GOAL OF THE EXERCISE
Below are records to be transcribed exactly; any pictures should be left out.

** Opening RECORDS PROVIDED block **

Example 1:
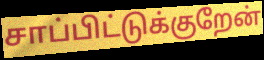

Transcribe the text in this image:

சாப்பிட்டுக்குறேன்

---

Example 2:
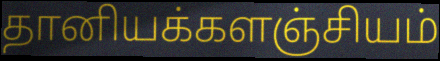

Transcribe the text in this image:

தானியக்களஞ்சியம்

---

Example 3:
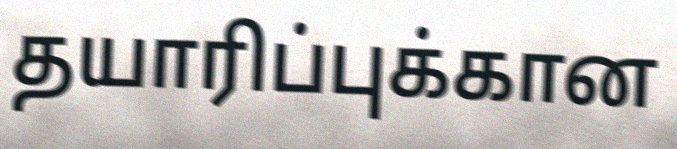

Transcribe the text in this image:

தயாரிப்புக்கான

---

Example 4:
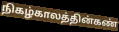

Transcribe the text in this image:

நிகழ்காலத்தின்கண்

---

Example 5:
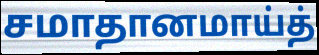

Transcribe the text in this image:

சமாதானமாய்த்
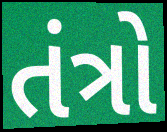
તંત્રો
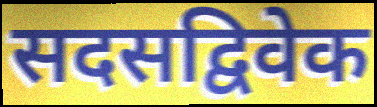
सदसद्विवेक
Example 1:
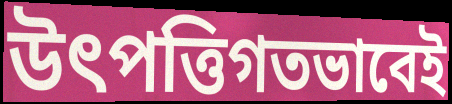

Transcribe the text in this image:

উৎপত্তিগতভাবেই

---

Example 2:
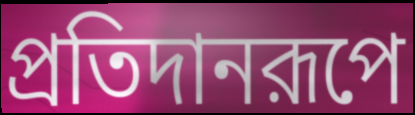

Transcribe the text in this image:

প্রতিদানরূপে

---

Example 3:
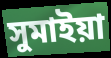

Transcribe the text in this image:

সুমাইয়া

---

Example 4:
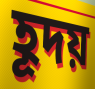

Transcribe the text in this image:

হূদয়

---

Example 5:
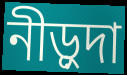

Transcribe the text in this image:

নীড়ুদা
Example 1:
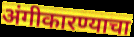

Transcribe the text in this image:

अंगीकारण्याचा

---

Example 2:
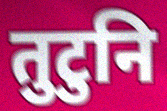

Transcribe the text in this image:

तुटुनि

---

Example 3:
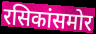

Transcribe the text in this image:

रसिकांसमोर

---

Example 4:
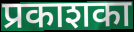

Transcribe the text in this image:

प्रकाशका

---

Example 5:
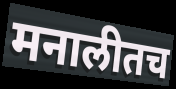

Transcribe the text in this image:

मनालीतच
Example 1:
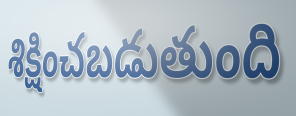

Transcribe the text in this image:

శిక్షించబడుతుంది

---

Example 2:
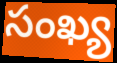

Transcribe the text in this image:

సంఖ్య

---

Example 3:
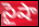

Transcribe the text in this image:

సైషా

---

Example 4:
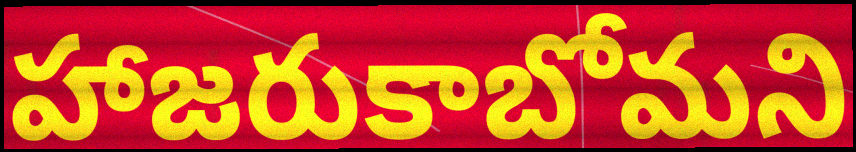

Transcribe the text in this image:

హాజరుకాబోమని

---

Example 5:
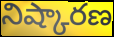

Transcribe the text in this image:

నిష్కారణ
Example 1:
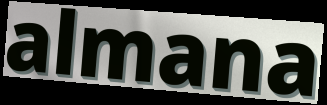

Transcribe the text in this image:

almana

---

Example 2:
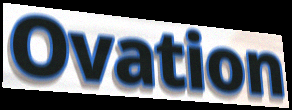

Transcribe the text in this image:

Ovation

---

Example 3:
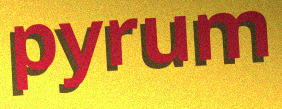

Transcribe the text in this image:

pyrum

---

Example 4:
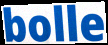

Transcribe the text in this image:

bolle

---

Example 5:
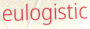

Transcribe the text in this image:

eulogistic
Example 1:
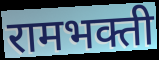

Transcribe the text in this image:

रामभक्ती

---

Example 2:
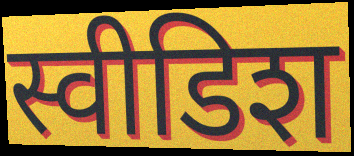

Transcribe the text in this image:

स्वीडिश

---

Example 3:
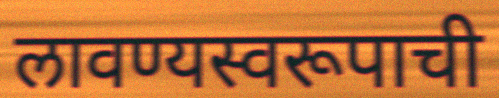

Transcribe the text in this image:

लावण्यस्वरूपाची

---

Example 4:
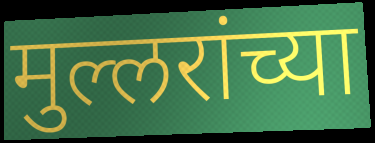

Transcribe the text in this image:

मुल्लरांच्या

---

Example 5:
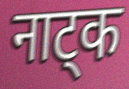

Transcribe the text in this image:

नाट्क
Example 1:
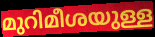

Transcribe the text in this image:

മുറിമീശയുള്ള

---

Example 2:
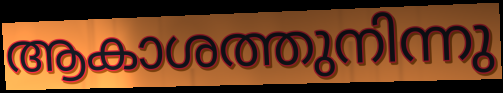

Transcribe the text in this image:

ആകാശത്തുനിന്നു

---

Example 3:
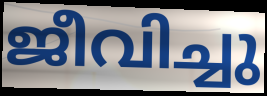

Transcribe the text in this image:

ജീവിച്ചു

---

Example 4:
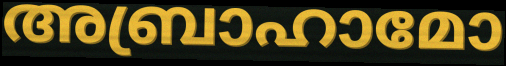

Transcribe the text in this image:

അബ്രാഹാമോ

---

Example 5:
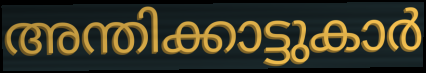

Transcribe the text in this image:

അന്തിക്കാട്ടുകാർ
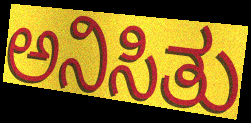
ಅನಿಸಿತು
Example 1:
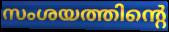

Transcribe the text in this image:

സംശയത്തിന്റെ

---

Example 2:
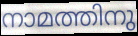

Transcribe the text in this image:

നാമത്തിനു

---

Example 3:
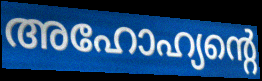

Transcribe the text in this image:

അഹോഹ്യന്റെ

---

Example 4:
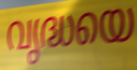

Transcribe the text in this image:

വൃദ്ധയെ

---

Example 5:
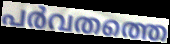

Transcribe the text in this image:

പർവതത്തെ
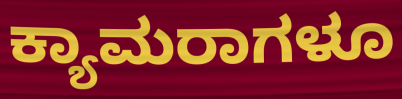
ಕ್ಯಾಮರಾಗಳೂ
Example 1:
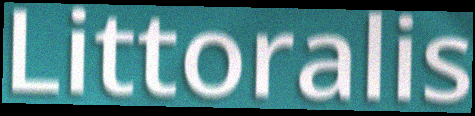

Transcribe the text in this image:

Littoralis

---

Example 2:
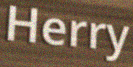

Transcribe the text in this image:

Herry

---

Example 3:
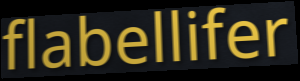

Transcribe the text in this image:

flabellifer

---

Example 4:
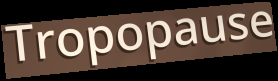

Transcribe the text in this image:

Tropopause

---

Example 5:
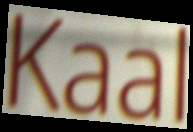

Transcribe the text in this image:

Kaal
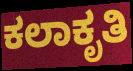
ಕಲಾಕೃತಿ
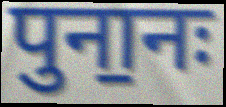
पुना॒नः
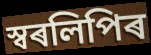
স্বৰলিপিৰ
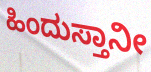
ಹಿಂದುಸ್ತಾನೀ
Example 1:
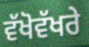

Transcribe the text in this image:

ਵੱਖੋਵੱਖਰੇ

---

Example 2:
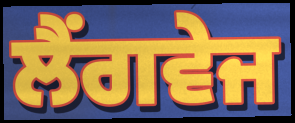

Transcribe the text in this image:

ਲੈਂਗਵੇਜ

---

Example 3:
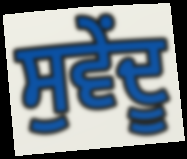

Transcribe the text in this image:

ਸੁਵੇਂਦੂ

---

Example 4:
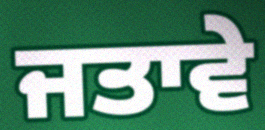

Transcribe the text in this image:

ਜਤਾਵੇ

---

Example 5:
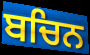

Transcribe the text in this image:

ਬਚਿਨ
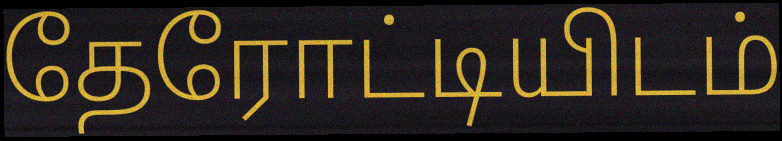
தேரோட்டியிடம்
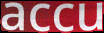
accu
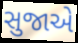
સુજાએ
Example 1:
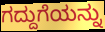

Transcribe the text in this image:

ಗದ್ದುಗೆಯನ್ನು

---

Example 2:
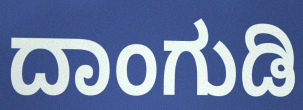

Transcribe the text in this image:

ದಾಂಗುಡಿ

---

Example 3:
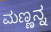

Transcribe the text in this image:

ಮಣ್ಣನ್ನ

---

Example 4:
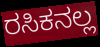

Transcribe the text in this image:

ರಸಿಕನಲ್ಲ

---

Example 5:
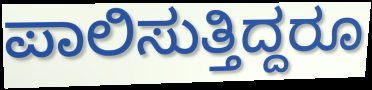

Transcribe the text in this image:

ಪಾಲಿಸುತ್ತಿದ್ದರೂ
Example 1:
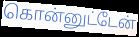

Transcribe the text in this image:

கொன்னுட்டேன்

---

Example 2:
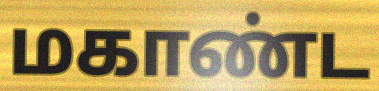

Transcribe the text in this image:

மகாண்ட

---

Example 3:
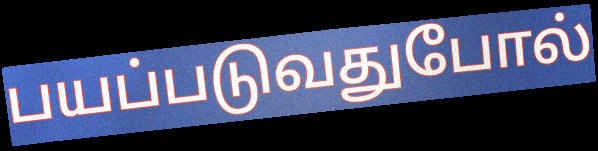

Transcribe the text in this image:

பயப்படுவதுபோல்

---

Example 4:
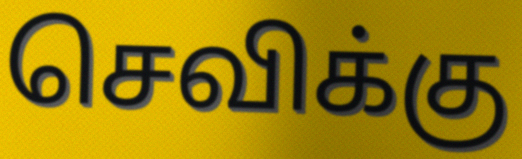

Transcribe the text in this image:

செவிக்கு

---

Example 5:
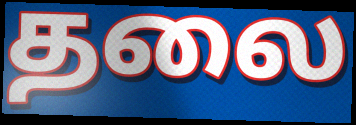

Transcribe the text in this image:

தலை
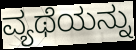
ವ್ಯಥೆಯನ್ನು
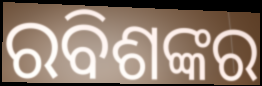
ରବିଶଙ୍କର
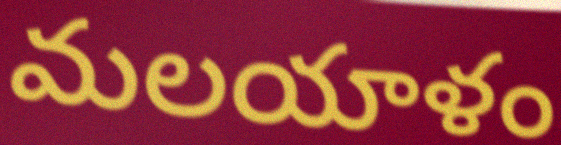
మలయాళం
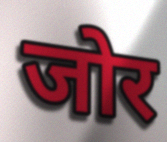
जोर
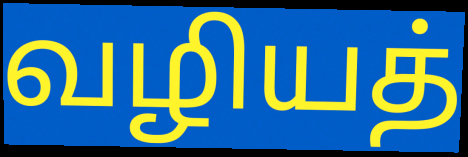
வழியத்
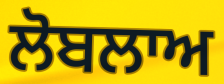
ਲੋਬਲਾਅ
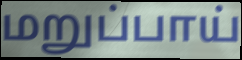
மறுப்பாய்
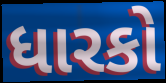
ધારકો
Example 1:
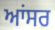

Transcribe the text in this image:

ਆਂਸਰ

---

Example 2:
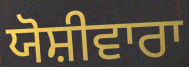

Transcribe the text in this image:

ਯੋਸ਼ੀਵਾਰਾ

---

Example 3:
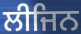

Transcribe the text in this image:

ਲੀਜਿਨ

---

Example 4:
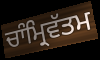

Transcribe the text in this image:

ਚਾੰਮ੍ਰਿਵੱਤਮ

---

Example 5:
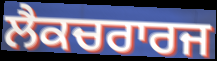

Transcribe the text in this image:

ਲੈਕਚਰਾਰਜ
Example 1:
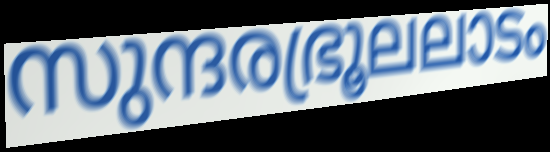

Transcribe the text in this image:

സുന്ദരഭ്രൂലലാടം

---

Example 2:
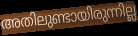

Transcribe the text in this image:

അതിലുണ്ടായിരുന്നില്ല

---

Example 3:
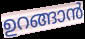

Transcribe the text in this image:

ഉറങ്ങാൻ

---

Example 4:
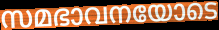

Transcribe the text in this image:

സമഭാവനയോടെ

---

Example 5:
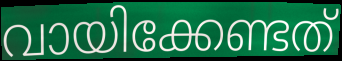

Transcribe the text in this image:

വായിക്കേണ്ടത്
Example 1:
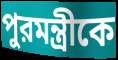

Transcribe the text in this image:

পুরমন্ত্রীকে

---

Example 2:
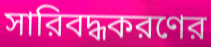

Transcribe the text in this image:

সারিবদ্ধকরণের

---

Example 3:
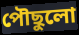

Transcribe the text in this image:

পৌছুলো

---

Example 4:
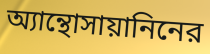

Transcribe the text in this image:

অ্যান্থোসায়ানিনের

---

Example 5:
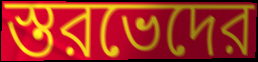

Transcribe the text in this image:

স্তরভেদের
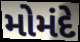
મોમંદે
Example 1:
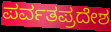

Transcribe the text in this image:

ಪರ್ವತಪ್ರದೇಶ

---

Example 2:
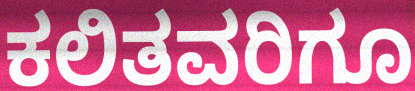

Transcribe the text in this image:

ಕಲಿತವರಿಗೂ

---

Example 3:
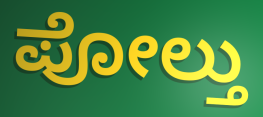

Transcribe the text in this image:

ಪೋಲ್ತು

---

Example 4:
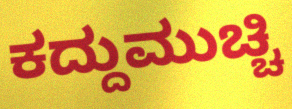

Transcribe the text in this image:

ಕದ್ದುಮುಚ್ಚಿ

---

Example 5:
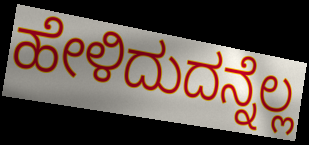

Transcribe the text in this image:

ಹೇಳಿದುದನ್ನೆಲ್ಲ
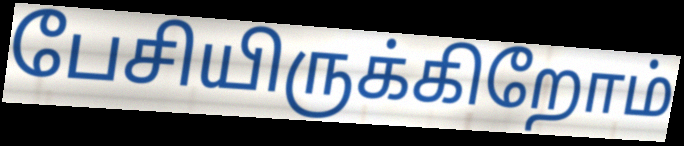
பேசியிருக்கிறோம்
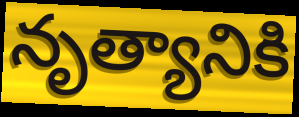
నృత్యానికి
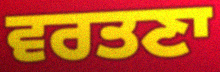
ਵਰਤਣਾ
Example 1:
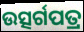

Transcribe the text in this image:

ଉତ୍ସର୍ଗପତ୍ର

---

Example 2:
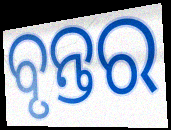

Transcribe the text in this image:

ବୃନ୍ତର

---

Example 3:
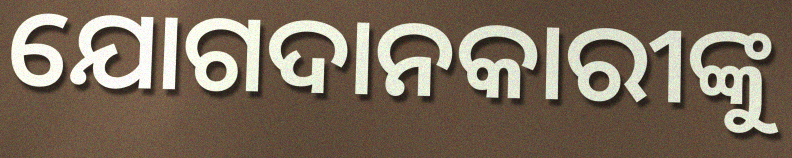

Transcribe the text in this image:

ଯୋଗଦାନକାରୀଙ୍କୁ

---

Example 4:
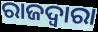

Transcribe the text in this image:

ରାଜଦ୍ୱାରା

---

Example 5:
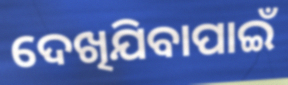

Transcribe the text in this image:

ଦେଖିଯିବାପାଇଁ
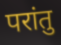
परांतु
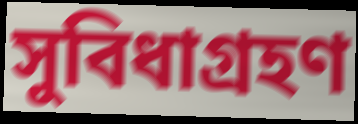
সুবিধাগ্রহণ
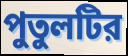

** Closing RECORDS PROVIDED block **

SOLVED EXERCISE
Example 1:

Transcribe the text in this image:

சாப்பிட்டுக்குறேன்

---

Example 2:

Transcribe the text in this image:

தானியக்களஞ்சியம்

---

Example 3:

Transcribe the text in this image:

தயாரிப்புக்கான

---

Example 4:

Transcribe the text in this image:

நிகழ்காலத்தின்கண்

---

Example 5:

Transcribe the text in this image:

சமாதானமாய்த்
તંત્રો
सदसद्विवेक
Example 1:

Transcribe the text in this image:

উৎপত্তিগতভাবেই

---

Example 2:

Transcribe the text in this image:

প্রতিদানরূপে

---

Example 3:

Transcribe the text in this image:

সুমাইয়া

---

Example 4:

Transcribe the text in this image:

হূদয়

---

Example 5:

Transcribe the text in this image:

নীড়ুদা
Example 1:

Transcribe the text in this image:

अंगीकारण्याचा

---

Example 2:

Transcribe the text in this image:

तुटुनि

---

Example 3:

Transcribe the text in this image:

रसिकांसमोर

---

Example 4:

Transcribe the text in this image:

प्रकाशका

---

Example 5:

Transcribe the text in this image:

मनालीतच
Example 1:

Transcribe the text in this image:

శిక్షించబడుతుంది

---

Example 2:

Transcribe the text in this image:

సంఖ్య

---

Example 3:

Transcribe the text in this image:

సైషా

---

Example 4:

Transcribe the text in this image:

హాజరుకాబోమని

---

Example 5:

Transcribe the text in this image:

నిష్కారణ
Example 1:

Transcribe the text in this image:

almana

---

Example 2:

Transcribe the text in this image:

Ovation

---

Example 3:

Transcribe the text in this image:

pyrum

---

Example 4:

Transcribe the text in this image:

bolle

---

Example 5:

Transcribe the text in this image:

eulogistic
Example 1:

Transcribe the text in this image:

रामभक्ती

---

Example 2:

Transcribe the text in this image:

स्वीडिश

---

Example 3:

Transcribe the text in this image:

लावण्यस्वरूपाची

---

Example 4:

Transcribe the text in this image:

मुल्लरांच्या

---

Example 5:

Transcribe the text in this image:

नाट्क
Example 1:

Transcribe the text in this image:

മുറിമീശയുള്ള

---

Example 2:

Transcribe the text in this image:

ആകാശത്തുനിന്നു

---

Example 3:

Transcribe the text in this image:

ജീവിച്ചു

---

Example 4:

Transcribe the text in this image:

അബ്രാഹാമോ

---

Example 5:

Transcribe the text in this image:

അന്തിക്കാട്ടുകാർ
ಅನಿಸಿತು
Example 1:

Transcribe the text in this image:

സംശയത്തിന്റെ

---

Example 2:

Transcribe the text in this image:

നാമത്തിനു

---

Example 3:

Transcribe the text in this image:

അഹോഹ്യന്റെ

---

Example 4:

Transcribe the text in this image:

വൃദ്ധയെ

---

Example 5:

Transcribe the text in this image:

പർവതത്തെ
ಕ್ಯಾಮರಾಗಳೂ
Example 1:

Transcribe the text in this image:

Littoralis

---

Example 2:

Transcribe the text in this image:

Herry

---

Example 3:

Transcribe the text in this image:

flabellifer

---

Example 4:

Transcribe the text in this image:

Tropopause

---

Example 5:

Transcribe the text in this image:

Kaal
ಕಲಾಕೃತಿ
पुना॒नः
স্বৰলিপিৰ
ಹಿಂದುಸ್ತಾನೀ
Example 1:

Transcribe the text in this image:

ਵੱਖੋਵੱਖਰੇ

---

Example 2:

Transcribe the text in this image:

ਲੈਂਗਵੇਜ

---

Example 3:

Transcribe the text in this image:

ਸੁਵੇਂਦੂ

---

Example 4:

Transcribe the text in this image:

ਜਤਾਵੇ

---

Example 5:

Transcribe the text in this image:

ਬਚਿਨ
தேரோட்டியிடம்
accu
સુજાએ
Example 1:

Transcribe the text in this image:

ಗದ್ದುಗೆಯನ್ನು

---

Example 2:

Transcribe the text in this image:

ದಾಂಗುಡಿ

---

Example 3:

Transcribe the text in this image:

ಮಣ್ಣನ್ನ

---

Example 4:

Transcribe the text in this image:

ರಸಿಕನಲ್ಲ

---

Example 5:

Transcribe the text in this image:

ಪಾಲಿಸುತ್ತಿದ್ದರೂ
Example 1:

Transcribe the text in this image:

கொன்னுட்டேன்

---

Example 2:

Transcribe the text in this image:

மகாண்ட

---

Example 3:

Transcribe the text in this image:

பயப்படுவதுபோல்

---

Example 4:

Transcribe the text in this image:

செவிக்கு

---

Example 5:

Transcribe the text in this image:

தலை
ವ್ಯಥೆಯನ್ನು
ରବିଶଙ୍କର
మలయాళం
जोर
வழியத்
ਲੋਬਲਾਅ
மறுப்பாய்
ધારકો
Example 1:

Transcribe the text in this image:

ਆਂਸਰ

---

Example 2:

Transcribe the text in this image:

ਯੋਸ਼ੀਵਾਰਾ

---

Example 3:

Transcribe the text in this image:

ਲੀਜਿਨ

---

Example 4:

Transcribe the text in this image:

ਚਾੰਮ੍ਰਿਵੱਤਮ

---

Example 5:

Transcribe the text in this image:

ਲੈਕਚਰਾਰਜ
Example 1:

Transcribe the text in this image:

സുന്ദരഭ്രൂലലാടം

---

Example 2:

Transcribe the text in this image:

അതിലുണ്ടായിരുന്നില്ല

---

Example 3:

Transcribe the text in this image:

ഉറങ്ങാൻ

---

Example 4:

Transcribe the text in this image:

സമഭാവനയോടെ

---

Example 5:

Transcribe the text in this image:

വായിക്കേണ്ടത്
Example 1:

Transcribe the text in this image:

পুরমন্ত্রীকে

---

Example 2:

Transcribe the text in this image:

সারিবদ্ধকরণের

---

Example 3:

Transcribe the text in this image:

পৌছুলো

---

Example 4:

Transcribe the text in this image:

অ্যান্থোসায়ানিনের

---

Example 5:

Transcribe the text in this image:

স্তরভেদের
મોમંદે
Example 1:

Transcribe the text in this image:

ಪರ್ವತಪ್ರದೇಶ

---

Example 2:

Transcribe the text in this image:

ಕಲಿತವರಿಗೂ

---

Example 3:

Transcribe the text in this image:

ಪೋಲ್ತು

---

Example 4:

Transcribe the text in this image:

ಕದ್ದುಮುಚ್ಚಿ

---

Example 5:

Transcribe the text in this image:

ಹೇಳಿದುದನ್ನೆಲ್ಲ
பேசியிருக்கிறோம்
నృత్యానికి
ਵਰਤਣਾ
Example 1:

Transcribe the text in this image:

ଉତ୍ସର୍ଗପତ୍ର

---

Example 2:

Transcribe the text in this image:

ବୃନ୍ତର

---

Example 3:

Transcribe the text in this image:

ଯୋଗଦାନକାରୀଙ୍କୁ

---

Example 4:

Transcribe the text in this image:

ରାଜଦ୍ୱାରା

---

Example 5:

Transcribe the text in this image:

ଦେଖିଯିବାପାଇଁ
परांतु
সুবিধাগ্রহণ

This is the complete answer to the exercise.